TASKS:
A – In the LCD TV mount thread, what kind of mount does onemo say to get when mounting it high, such as above a fireplace?
B – Rewrite the LCD TV mount thread from "It really depends" to "(Mar 22, 2010)", swapping "fireplace" for "window".

SOURCE DOCUMENT:
# LCD TV Mount



## Mr Chips (Mar 23, 2008)

Make sure you know what the return policy is for where ever you end up buying.

I bought one once a few years ago, but because of the design and weight of the TV it actually sagged on one end. This was a plasma, so may not be an issue with an LCD. Best Buy gave me the usual run-around, but did finally allow me to return the mount. they can be really annoying when it comes to returns....


----------



## onemo (Jan 28, 2009)

Jack E said:


> We are looking to buy a full directional (extend, tilt, rotate) wall mount for our 47" LCD TV. I've been doing a little shopping and noticed a person can spend anywhere from 179- 450.00 on a mount. I've never bought a wall mount and don't know much about them. Are there things I should be looking for to justify spending more? What features should I be looking for? Thanks for your help.


I swear I'm in no way affiliated with them but go to monoprice_dot_com and order a mount for $10 to $100. 

It really depends on what you want the mount to do. Do you need it to articulate or tilt or both? If mounting high like above a fireplace definitely get a tilting one. If you want to view the lcd from different angles within the room get an articulating one (overrated I think, the articulating one that I bought was seldom ever moved so I could have saved a few more bucks). The last few mounts I purchased from them had built in bubble levels like some of the brands I've seen at the local bestbuy. Build quality seems as good.


----------



## Jack E (Mar 22, 2010)

Thanks for the suggestion onemo. The monoprice site looks promising - pricing is great. Have you had personal experience with them? Any concerns with shipping, returns? Thanks


----------



## onemo (Jan 28, 2009)

Lots of personal experience. All the mounts and av cables in my houses were purchased from them, and I recommend them to all my friends and family.

[Saved entries]
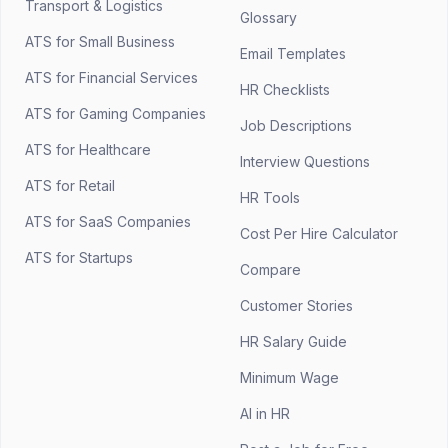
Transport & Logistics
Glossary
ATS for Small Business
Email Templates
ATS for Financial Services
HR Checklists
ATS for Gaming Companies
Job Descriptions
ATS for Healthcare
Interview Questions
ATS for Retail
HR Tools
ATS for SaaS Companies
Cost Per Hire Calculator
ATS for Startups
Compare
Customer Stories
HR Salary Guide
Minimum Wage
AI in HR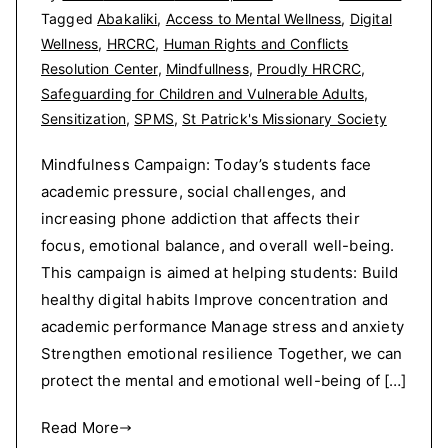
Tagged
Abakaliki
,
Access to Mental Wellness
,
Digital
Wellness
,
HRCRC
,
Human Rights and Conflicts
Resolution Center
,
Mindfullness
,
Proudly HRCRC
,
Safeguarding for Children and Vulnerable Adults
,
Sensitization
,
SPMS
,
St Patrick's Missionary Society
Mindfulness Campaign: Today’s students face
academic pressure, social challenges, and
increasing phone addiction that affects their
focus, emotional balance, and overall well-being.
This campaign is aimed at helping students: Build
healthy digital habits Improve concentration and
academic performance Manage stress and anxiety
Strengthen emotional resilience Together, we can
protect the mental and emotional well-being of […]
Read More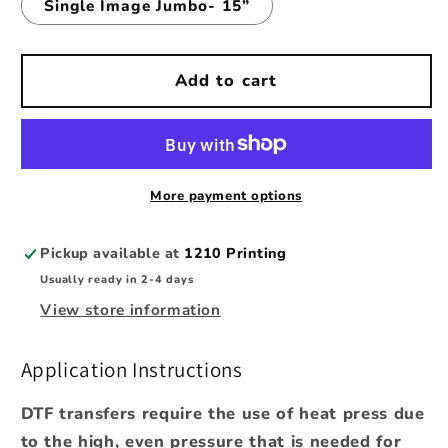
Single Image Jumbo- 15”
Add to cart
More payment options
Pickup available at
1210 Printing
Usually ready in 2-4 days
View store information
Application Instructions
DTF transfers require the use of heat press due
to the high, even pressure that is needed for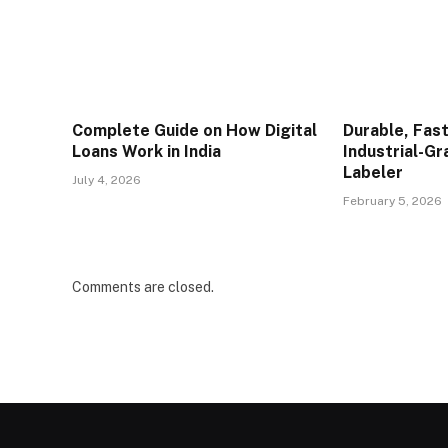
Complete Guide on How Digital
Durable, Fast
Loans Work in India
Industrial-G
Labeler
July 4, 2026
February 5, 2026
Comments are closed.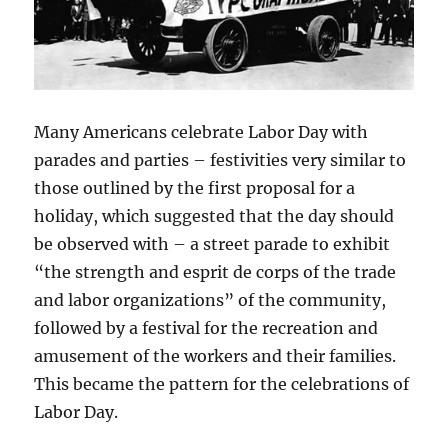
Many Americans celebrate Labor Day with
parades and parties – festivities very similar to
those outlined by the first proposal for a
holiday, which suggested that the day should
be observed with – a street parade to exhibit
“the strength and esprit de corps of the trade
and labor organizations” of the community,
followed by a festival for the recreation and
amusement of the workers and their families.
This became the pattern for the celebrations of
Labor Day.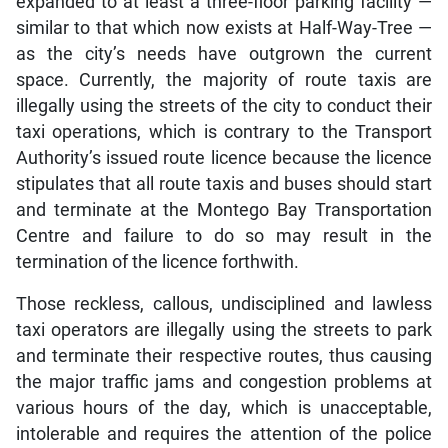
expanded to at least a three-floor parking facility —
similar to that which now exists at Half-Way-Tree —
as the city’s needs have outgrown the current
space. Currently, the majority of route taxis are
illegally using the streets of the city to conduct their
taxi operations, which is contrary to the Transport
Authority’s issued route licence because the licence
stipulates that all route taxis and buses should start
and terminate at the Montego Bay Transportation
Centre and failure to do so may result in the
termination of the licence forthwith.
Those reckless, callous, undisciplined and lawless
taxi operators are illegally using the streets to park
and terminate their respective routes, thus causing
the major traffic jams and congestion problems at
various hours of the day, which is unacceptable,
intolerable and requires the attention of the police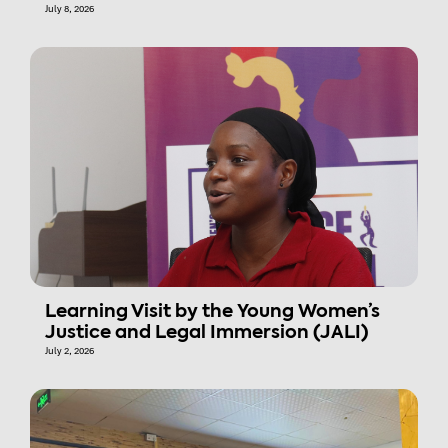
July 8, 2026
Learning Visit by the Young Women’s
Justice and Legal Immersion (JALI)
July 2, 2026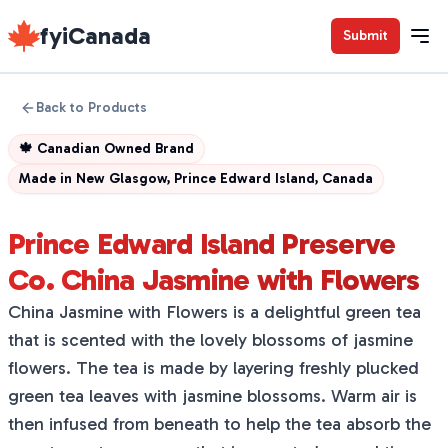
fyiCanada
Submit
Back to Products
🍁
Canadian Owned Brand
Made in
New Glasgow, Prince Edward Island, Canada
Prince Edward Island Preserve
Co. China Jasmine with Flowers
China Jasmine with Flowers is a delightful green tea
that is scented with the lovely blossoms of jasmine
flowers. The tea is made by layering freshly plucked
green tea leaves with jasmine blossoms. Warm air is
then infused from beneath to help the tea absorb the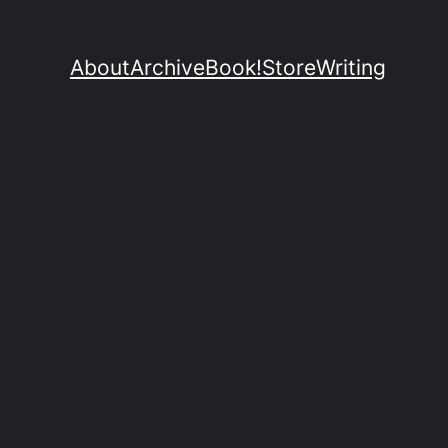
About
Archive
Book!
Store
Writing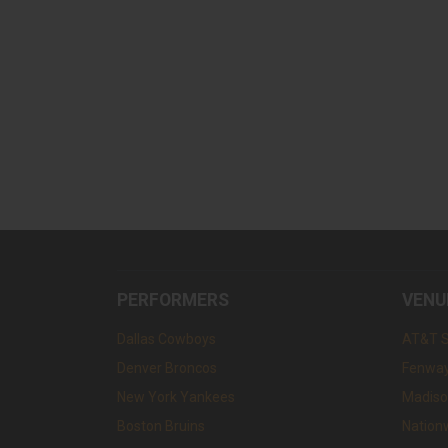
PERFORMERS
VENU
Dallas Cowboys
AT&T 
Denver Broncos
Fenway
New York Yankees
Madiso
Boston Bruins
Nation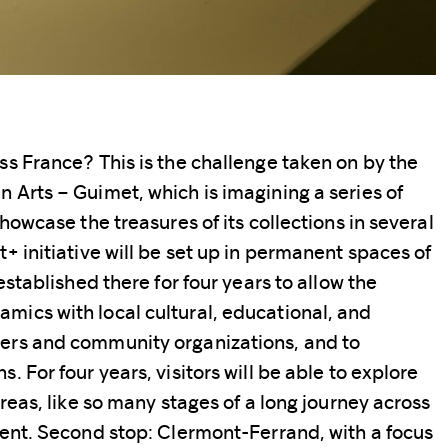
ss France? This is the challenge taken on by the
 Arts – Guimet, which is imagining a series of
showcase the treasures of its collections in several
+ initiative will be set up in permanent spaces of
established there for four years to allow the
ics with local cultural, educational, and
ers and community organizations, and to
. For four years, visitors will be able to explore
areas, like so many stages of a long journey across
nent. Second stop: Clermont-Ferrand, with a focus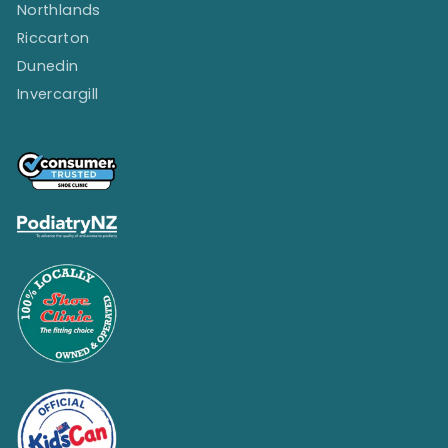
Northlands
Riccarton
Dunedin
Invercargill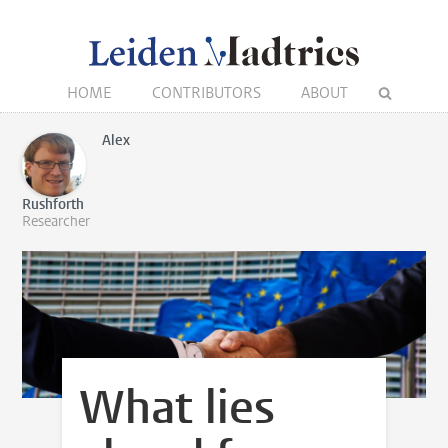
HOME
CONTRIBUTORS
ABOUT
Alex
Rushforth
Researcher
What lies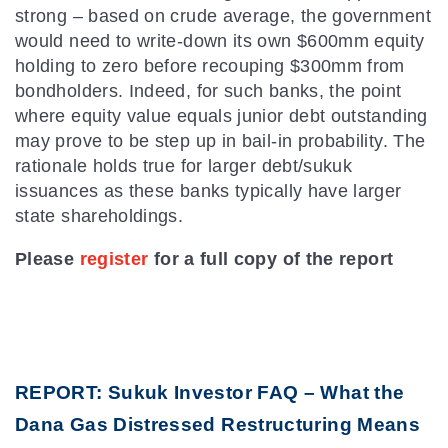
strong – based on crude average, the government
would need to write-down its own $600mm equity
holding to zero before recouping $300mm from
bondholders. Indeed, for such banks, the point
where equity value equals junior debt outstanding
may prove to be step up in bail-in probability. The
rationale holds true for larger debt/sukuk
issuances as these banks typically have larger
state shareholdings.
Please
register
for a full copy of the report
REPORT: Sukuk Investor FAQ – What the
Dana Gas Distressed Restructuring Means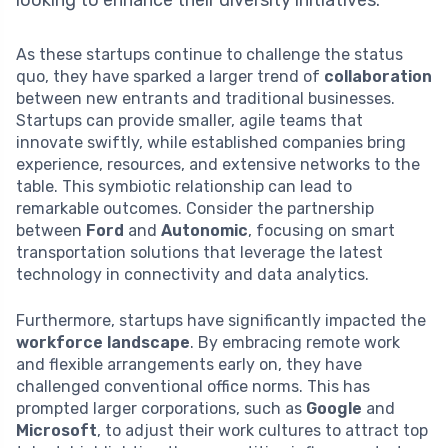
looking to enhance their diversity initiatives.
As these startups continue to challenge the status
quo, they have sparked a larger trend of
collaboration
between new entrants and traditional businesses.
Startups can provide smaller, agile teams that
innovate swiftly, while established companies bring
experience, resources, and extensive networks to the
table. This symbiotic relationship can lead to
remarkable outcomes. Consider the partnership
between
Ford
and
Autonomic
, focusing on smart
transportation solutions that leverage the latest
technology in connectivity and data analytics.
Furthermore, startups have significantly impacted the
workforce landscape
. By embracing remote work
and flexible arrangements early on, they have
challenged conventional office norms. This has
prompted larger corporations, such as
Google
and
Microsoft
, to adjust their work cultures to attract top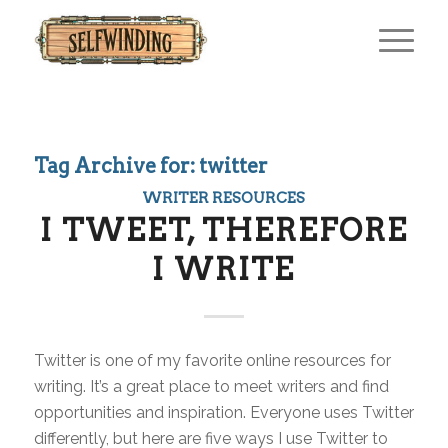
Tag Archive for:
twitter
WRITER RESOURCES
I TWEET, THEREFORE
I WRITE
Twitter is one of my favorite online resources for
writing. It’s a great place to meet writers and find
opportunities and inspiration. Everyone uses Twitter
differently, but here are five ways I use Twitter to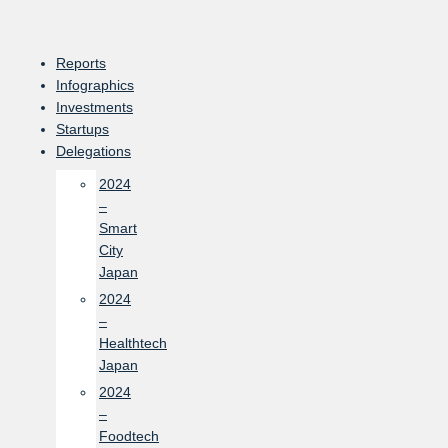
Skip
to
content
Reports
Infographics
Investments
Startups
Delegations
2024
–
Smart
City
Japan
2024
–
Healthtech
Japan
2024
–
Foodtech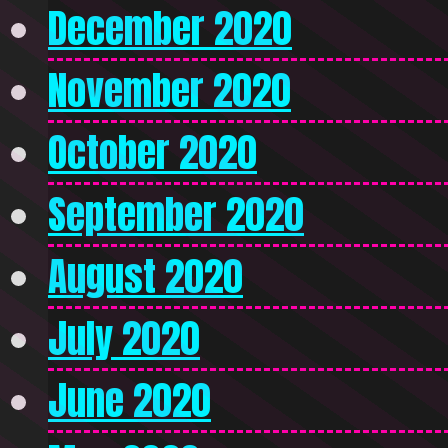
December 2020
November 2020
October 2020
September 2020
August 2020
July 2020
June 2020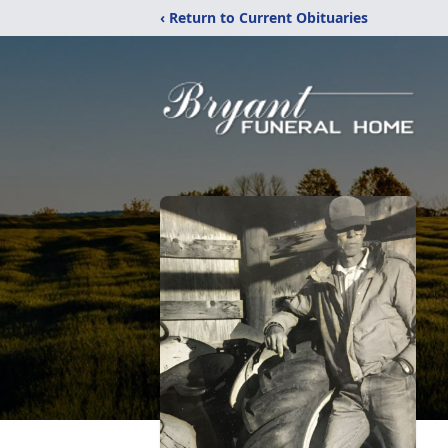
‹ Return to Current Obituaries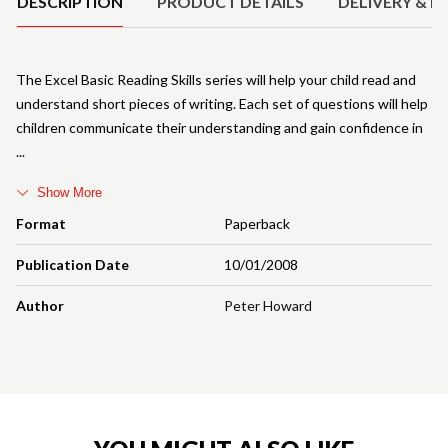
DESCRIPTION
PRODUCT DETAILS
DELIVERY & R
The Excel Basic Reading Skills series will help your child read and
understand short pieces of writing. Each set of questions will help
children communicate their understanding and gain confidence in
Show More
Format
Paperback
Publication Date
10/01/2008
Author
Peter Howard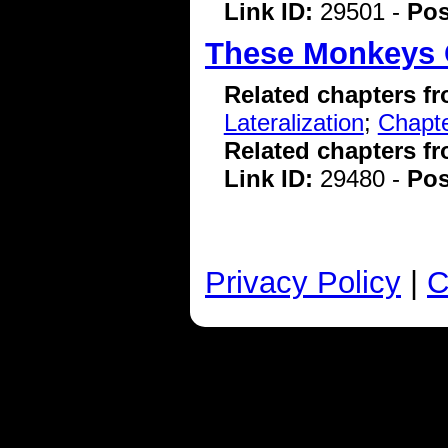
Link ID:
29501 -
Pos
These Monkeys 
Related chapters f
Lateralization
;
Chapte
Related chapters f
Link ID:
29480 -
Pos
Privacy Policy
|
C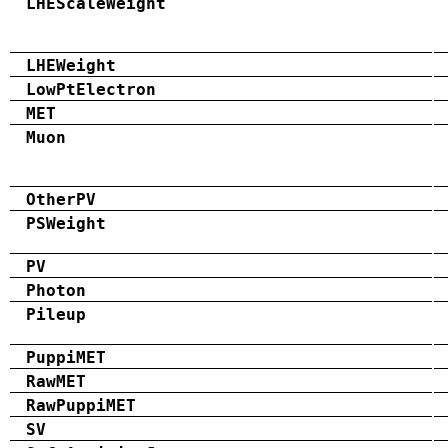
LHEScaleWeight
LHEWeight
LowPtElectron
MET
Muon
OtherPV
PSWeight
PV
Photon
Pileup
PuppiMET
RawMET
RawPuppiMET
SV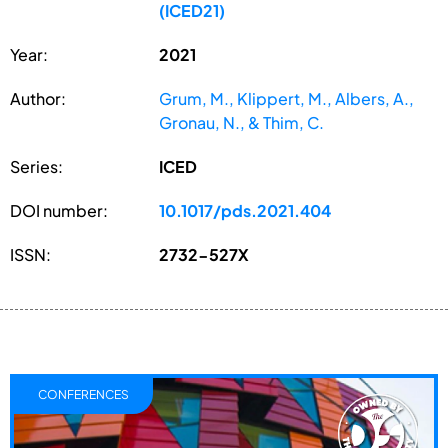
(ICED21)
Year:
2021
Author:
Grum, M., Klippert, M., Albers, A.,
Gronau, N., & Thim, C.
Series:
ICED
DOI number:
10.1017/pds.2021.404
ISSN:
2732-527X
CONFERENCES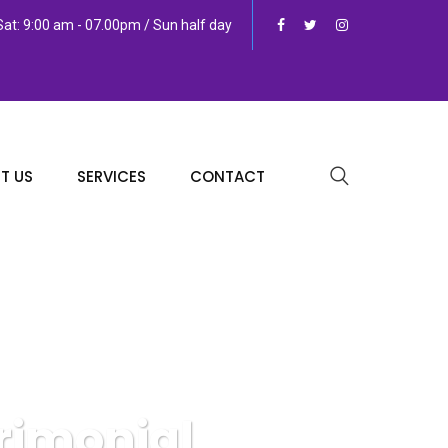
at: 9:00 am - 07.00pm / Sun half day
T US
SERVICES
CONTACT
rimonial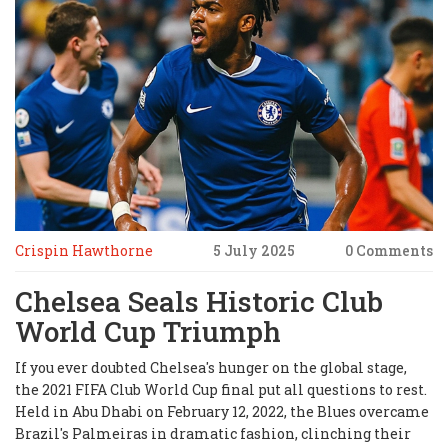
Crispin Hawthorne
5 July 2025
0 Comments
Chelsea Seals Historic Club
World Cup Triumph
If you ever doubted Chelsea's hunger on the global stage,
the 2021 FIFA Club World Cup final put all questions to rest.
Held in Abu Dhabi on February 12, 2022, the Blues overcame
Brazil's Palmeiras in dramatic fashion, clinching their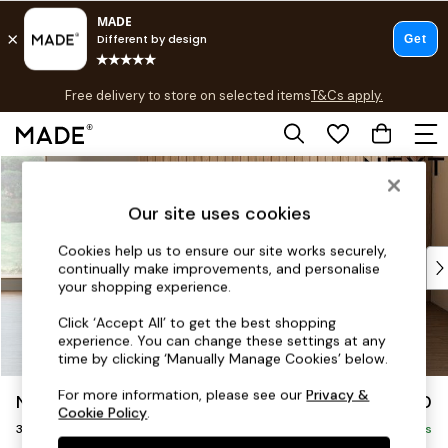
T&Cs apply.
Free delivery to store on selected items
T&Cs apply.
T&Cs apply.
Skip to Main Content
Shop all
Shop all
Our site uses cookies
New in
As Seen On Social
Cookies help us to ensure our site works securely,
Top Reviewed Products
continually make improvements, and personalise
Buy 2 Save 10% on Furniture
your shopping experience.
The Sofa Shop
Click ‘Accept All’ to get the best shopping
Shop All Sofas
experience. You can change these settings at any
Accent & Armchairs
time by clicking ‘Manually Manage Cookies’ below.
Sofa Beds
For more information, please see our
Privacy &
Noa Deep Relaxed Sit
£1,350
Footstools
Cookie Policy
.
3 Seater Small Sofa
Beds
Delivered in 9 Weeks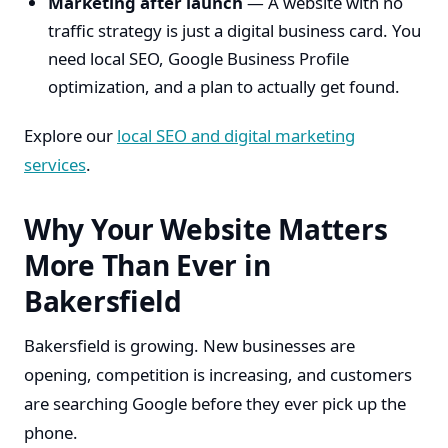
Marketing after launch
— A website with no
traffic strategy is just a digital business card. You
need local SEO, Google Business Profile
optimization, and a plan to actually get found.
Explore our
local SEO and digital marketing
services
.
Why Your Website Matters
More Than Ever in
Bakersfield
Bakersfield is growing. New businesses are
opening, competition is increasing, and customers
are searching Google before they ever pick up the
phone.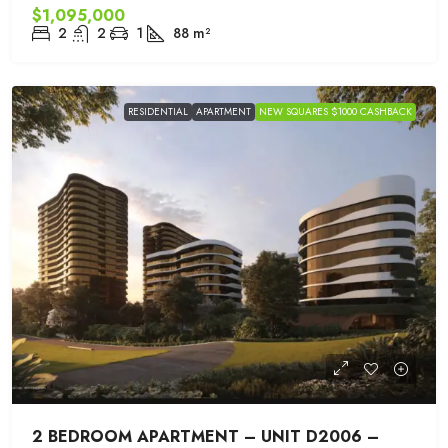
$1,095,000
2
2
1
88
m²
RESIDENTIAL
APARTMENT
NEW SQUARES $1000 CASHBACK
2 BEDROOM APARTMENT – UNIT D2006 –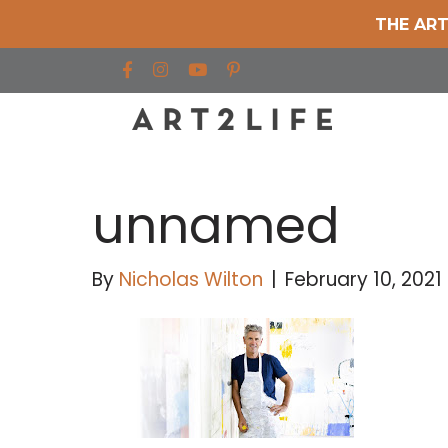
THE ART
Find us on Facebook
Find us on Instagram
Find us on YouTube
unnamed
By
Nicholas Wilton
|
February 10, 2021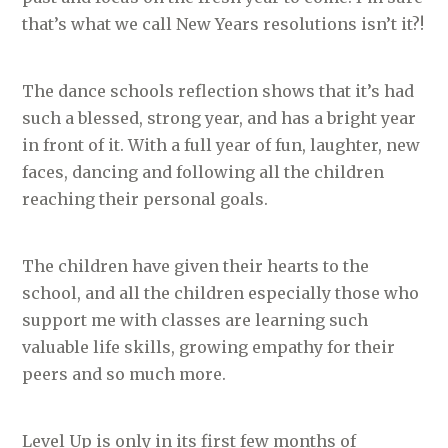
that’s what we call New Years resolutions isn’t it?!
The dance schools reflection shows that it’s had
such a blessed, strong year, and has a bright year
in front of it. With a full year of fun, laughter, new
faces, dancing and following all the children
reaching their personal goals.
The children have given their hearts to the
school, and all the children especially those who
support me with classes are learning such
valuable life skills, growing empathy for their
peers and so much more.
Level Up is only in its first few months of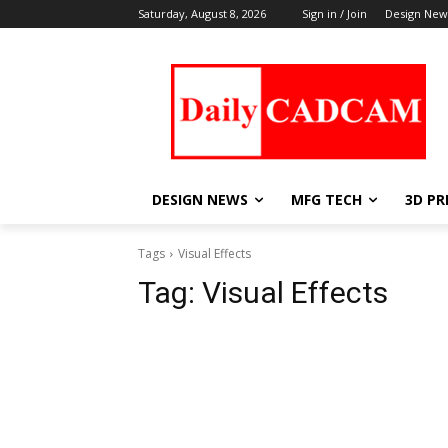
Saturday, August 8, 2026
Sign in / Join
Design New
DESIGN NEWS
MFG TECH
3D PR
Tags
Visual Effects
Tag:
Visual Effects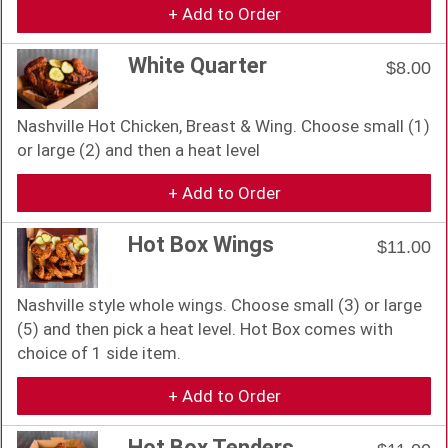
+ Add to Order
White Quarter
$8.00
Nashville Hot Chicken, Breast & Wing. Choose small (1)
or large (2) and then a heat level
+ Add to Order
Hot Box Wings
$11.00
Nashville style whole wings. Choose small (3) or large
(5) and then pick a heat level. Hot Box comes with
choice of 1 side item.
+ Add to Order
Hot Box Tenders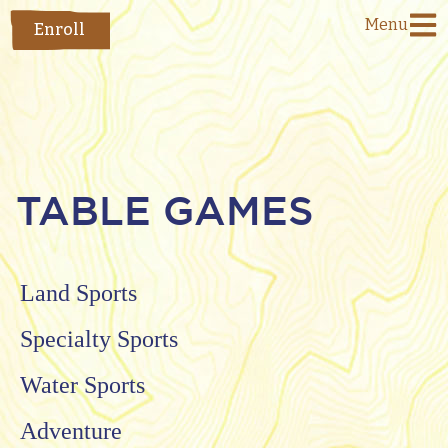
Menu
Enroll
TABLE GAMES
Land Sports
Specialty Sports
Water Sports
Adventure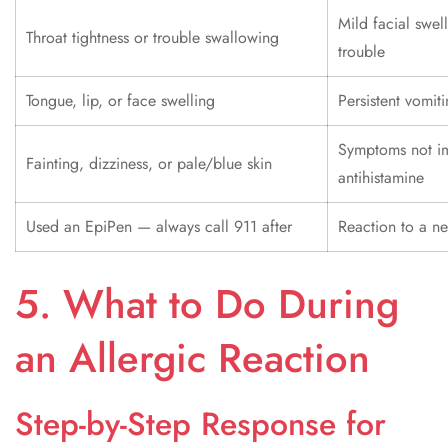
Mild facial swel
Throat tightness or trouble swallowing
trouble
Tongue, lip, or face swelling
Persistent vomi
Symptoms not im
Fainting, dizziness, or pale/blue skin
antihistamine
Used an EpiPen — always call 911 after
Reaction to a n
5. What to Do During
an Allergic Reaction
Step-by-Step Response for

RESPONSES FOR EACH TASK:
A – A tilting one.

B –
It really depends on what you want the mount to do. Do you need it to articulate or tilt or both? If mounting high like above a window definitely get a tilting one. If you want to view the lcd from different angles within the room get an articulating one (overrated I think, the articulating one that I bought was seldom ever moved so I could have saved a few more bucks). The last few mounts I purchased from them had built in bubble levels like some of the brands I've seen at the local bestbuy. Build quality seems as good.


----------



## Jack E (Mar 22, 2010)